Penetration Testing mailing list archives

RE: How much do you disclose to customers?


From: Michal Zalewski <lcamtuf () coredump cx>
Date: Fri, 19 Dec 2003 19:35:01 +0100 (CET)

On Fri, 19 Dec 2003, Kinnane, Scott wrote:

I'd explain to the customer that in a real security attack, you don't
know the source of the attack when it starts, so you need to simulate as
real a situation as possible. The logs would come in handy as you could
offer that as proof of what was coming from you.

It only makes sense if you already know an attack vector, and want to test
response procedures and incident awareness.
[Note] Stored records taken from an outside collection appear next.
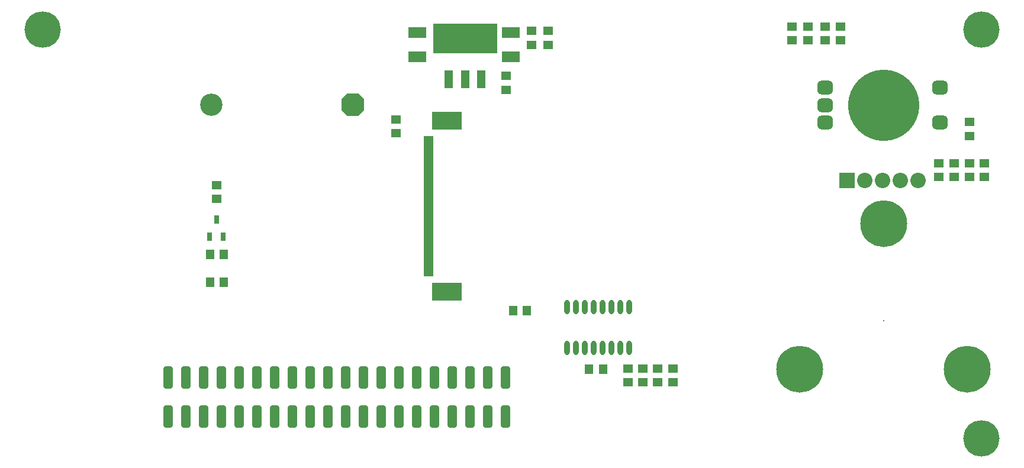
<source format=gbr>
%TF.GenerationSoftware,Altium Limited,Altium Designer,21.5.1 (32)*%
G04 Layer_Color=16711935*
%FSLAX44Y44*%
%MOMM*%
%TF.SameCoordinates,B0397303-8537-4BFB-9E0B-8F0BB310BE14*%
%TF.FilePolarity,Negative*%
%TF.FileFunction,Soldermask,Bot*%
%TF.Part,Single*%
G01*
G75*
%TA.AperFunction,SMDPad,CuDef*%
%ADD48R,1.4532X1.2032*%
%ADD49R,1.2032X1.4532*%
%ADD50R,0.8032X1.2032*%
%ADD51O,0.8032X2.0532*%
%ADD52R,4.3532X2.6032*%
%ADD53R,1.4532X0.5032*%
G04:AMPARAMS|DCode=54|XSize=1.4032mm|YSize=3.2032mm|CornerRadius=0.4016mm|HoleSize=0mm|Usage=FLASHONLY|Rotation=0.000|XOffset=0mm|YOffset=0mm|HoleType=Round|Shape=RoundedRectangle|*
%AMROUNDEDRECTD54*
21,1,1.4032,2.4000,0,0,0.0*
21,1,0.6000,3.2032,0,0,0.0*
1,1,0.8032,0.3000,-1.2000*
1,1,0.8032,-0.3000,-1.2000*
1,1,0.8032,-0.3000,1.2000*
1,1,0.8032,0.3000,1.2000*
%
%ADD54ROUNDEDRECTD54*%
%ADD55R,9.2032X4.2032*%
%ADD56R,1.2032X2.6032*%
%ADD57R,2.6032X1.6032*%
%TA.AperFunction,ViaPad*%
%ADD58C,6.7032*%
%ADD59C,0.3032*%
%TA.AperFunction,ComponentPad*%
%ADD60C,10.2032*%
G04:AMPARAMS|DCode=61|XSize=2.0032mm|YSize=2.2032mm|CornerRadius=0.5516mm|HoleSize=0mm|Usage=FLASHONLY|Rotation=270.000|XOffset=0mm|YOffset=0mm|HoleType=Round|Shape=RoundedRectangle|*
%AMROUNDEDRECTD61*
21,1,2.0032,1.1000,0,0,270.0*
21,1,0.9000,2.2032,0,0,270.0*
1,1,1.1032,-0.5500,-0.4500*
1,1,1.1032,-0.5500,0.4500*
1,1,1.1032,0.5500,0.4500*
1,1,1.1032,0.5500,-0.4500*
%
%ADD61ROUNDEDRECTD61*%
%ADD62C,2.2032*%
%ADD63R,2.2032X2.2032*%
G04:AMPARAMS|DCode=64|XSize=3.2032mm|YSize=3.2032mm|CornerRadius=0mm|HoleSize=0mm|Usage=FLASHONLY|Rotation=180.000|XOffset=0mm|YOffset=0mm|HoleType=Round|Shape=Octagon|*
%AMOCTAGOND64*
4,1,8,-1.6016,0.8008,-1.6016,-0.8008,-0.8008,-1.6016,0.8008,-1.6016,1.6016,-0.8008,1.6016,0.8008,0.8008,1.6016,-0.8008,1.6016,-1.6016,0.8008,0.0*
%
%ADD64OCTAGOND64*%

%ADD65C,3.2032*%
%TA.AperFunction,ViaPad*%
%ADD66C,5.2032*%
D48*
X1123250Y621250D02*
D03*
Y601250D02*
D03*
X1310750Y425750D02*
D03*
Y405750D02*
D03*
X1354083Y484250D02*
D03*
Y464250D02*
D03*
X1332417Y405750D02*
D03*
Y425750D02*
D03*
X751500Y595000D02*
D03*
Y615000D02*
D03*
X534253Y488281D02*
D03*
Y468281D02*
D03*
X865850Y111759D02*
D03*
Y131759D02*
D03*
X930015Y111759D02*
D03*
Y131759D02*
D03*
X277273Y394288D02*
D03*
Y374288D02*
D03*
X691500Y530561D02*
D03*
Y550561D02*
D03*
X887238Y111759D02*
D03*
Y131759D02*
D03*
X908627Y111759D02*
D03*
Y131759D02*
D03*
X727500Y615000D02*
D03*
Y595000D02*
D03*
X1354083Y405750D02*
D03*
Y425750D02*
D03*
X1375750Y405750D02*
D03*
Y425750D02*
D03*
X1100500Y621250D02*
D03*
Y601250D02*
D03*
X1147500Y621250D02*
D03*
Y601250D02*
D03*
X1170000Y621250D02*
D03*
Y601250D02*
D03*
D49*
X810300Y130759D02*
D03*
X830300D02*
D03*
X267773Y254882D02*
D03*
X287773D02*
D03*
X267773Y295270D02*
D03*
X287773D02*
D03*
X701502Y214272D02*
D03*
X721502D02*
D03*
D50*
X286731Y320739D02*
D03*
X267731D02*
D03*
X277231Y344739D02*
D03*
D51*
X867272Y161408D02*
D03*
X854572D02*
D03*
X841872D02*
D03*
X829172D02*
D03*
X816472D02*
D03*
X803772D02*
D03*
X791072D02*
D03*
X778372D02*
D03*
X867272Y219408D02*
D03*
X854572D02*
D03*
X841872D02*
D03*
X829172D02*
D03*
X816472D02*
D03*
X803772D02*
D03*
X791072D02*
D03*
X778372D02*
D03*
D52*
X607250Y486000D02*
D03*
Y242000D02*
D03*
D53*
X580250Y461500D02*
D03*
Y456500D02*
D03*
Y451500D02*
D03*
Y446500D02*
D03*
Y441500D02*
D03*
Y436500D02*
D03*
Y431500D02*
D03*
Y426500D02*
D03*
Y421500D02*
D03*
Y416500D02*
D03*
Y411500D02*
D03*
Y406500D02*
D03*
Y401500D02*
D03*
Y396500D02*
D03*
Y391500D02*
D03*
Y386500D02*
D03*
Y381500D02*
D03*
Y376500D02*
D03*
Y371500D02*
D03*
Y366500D02*
D03*
Y361500D02*
D03*
Y356500D02*
D03*
Y351500D02*
D03*
Y346500D02*
D03*
Y341500D02*
D03*
Y336500D02*
D03*
Y331500D02*
D03*
Y326500D02*
D03*
Y321500D02*
D03*
Y316500D02*
D03*
Y311500D02*
D03*
Y306500D02*
D03*
Y301500D02*
D03*
Y296500D02*
D03*
Y291500D02*
D03*
Y286500D02*
D03*
Y281500D02*
D03*
Y276500D02*
D03*
Y271500D02*
D03*
Y266500D02*
D03*
D54*
X462189Y63100D02*
D03*
X487589D02*
D03*
X512989D02*
D03*
X538389D02*
D03*
X563789D02*
D03*
X589189D02*
D03*
X614589D02*
D03*
X639989D02*
D03*
X665389D02*
D03*
X690789D02*
D03*
Y118500D02*
D03*
X665389D02*
D03*
X639989D02*
D03*
X614589D02*
D03*
X589189D02*
D03*
X563789D02*
D03*
X538389D02*
D03*
X512989D02*
D03*
X487589D02*
D03*
X462189D02*
D03*
X208150Y63100D02*
D03*
X233550D02*
D03*
X258950D02*
D03*
X284350D02*
D03*
X309750D02*
D03*
X335150D02*
D03*
X360550D02*
D03*
X385950D02*
D03*
X411350D02*
D03*
X436750D02*
D03*
Y118500D02*
D03*
X411350D02*
D03*
X385950D02*
D03*
X360550D02*
D03*
X335150D02*
D03*
X309750D02*
D03*
X284350D02*
D03*
X258950D02*
D03*
X233550D02*
D03*
X208150D02*
D03*
D55*
X632750Y603750D02*
D03*
D56*
X609750Y545750D02*
D03*
X632750D02*
D03*
X655750D02*
D03*
D57*
X564458Y577500D02*
D03*
Y612500D02*
D03*
X698000Y612500D02*
D03*
Y577500D02*
D03*
D58*
X1231500Y339000D02*
D03*
X1351250Y130750D02*
D03*
X1111500Y131000D02*
D03*
D59*
X1231750Y200000D02*
D03*
D60*
X1231755Y508634D02*
D03*
D61*
X1312505Y483634D02*
D03*
Y533634D02*
D03*
X1147505Y483634D02*
D03*
Y508634D02*
D03*
Y533634D02*
D03*
D62*
X1280800Y401000D02*
D03*
X1255400D02*
D03*
X1204600D02*
D03*
X1230000D02*
D03*
D63*
X1179200D02*
D03*
D64*
X472515Y508749D02*
D03*
D65*
X269485D02*
D03*
D66*
X1371727Y31260D02*
D03*
Y617000D02*
D03*
X28500D02*
D03*
%TF.MD5,7e6e8187025750d6c7ed3c660b1dabd1*%
M02*

</source>
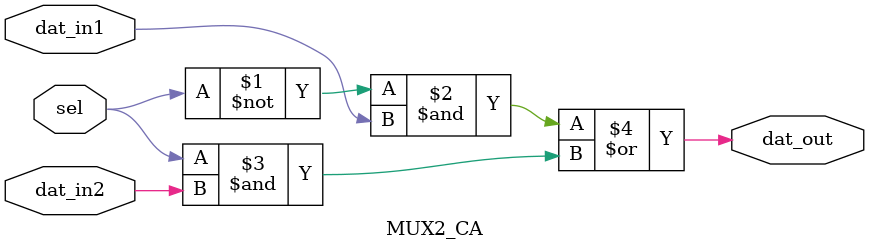
<source format=sv>

module MUX2_CA (
  input  logic sel,
  input  logic dat_in1,
  input  logic dat_in2,
  output logic dat_out
);

assign dat_out = (~sel & dat_in1) | (sel & dat_in2);

endmodule : MUX2_CA

</source>
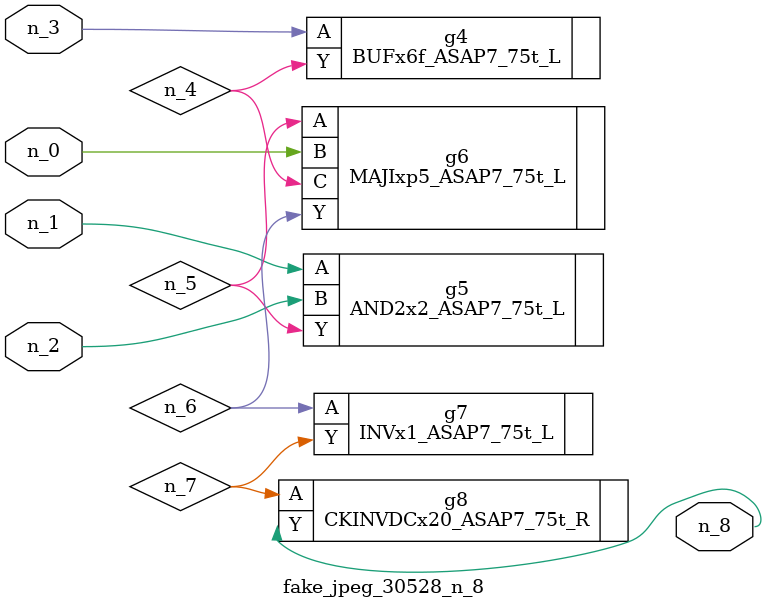
<source format=v>
module fake_jpeg_30528_n_8 (n_0, n_3, n_2, n_1, n_8);

input n_0;
input n_3;
input n_2;
input n_1;

output n_8;

wire n_4;
wire n_6;
wire n_5;
wire n_7;

BUFx6f_ASAP7_75t_L g4 ( 
.A(n_3),
.Y(n_4)
);

AND2x2_ASAP7_75t_L g5 ( 
.A(n_1),
.B(n_2),
.Y(n_5)
);

MAJIxp5_ASAP7_75t_L g6 ( 
.A(n_5),
.B(n_0),
.C(n_4),
.Y(n_6)
);

INVx1_ASAP7_75t_L g7 ( 
.A(n_6),
.Y(n_7)
);

CKINVDCx20_ASAP7_75t_R g8 ( 
.A(n_7),
.Y(n_8)
);


endmodule
</source>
In all other cases (meaning, a typical pen-test), it is wise to tell the
customer, simply because you do NOT want them to initiate a response,
immediately bring systems down if there is a suspicion one of the attacks
might have succeeded, etc (let alone contacting your ISP). But more
importantly, you want them to be prepared for eventual consequences, for
example a downtime resulting of an intentional (or accidental)  DoS-type
test.

I do not think, however, that it is wise to mix both response analysis and
vulnerability assessment, or that it is feasible to do so without
compromising the completeness of the pen-test itself.

My $.02, I suppose there would be just as many views as posters in the
thread.

-- 
------------------------- bash$ :(){ :|:&};: --
 Michal Zalewski * [http://lcamtuf.coredump.cx]
    Did you know that clones never use mirrors?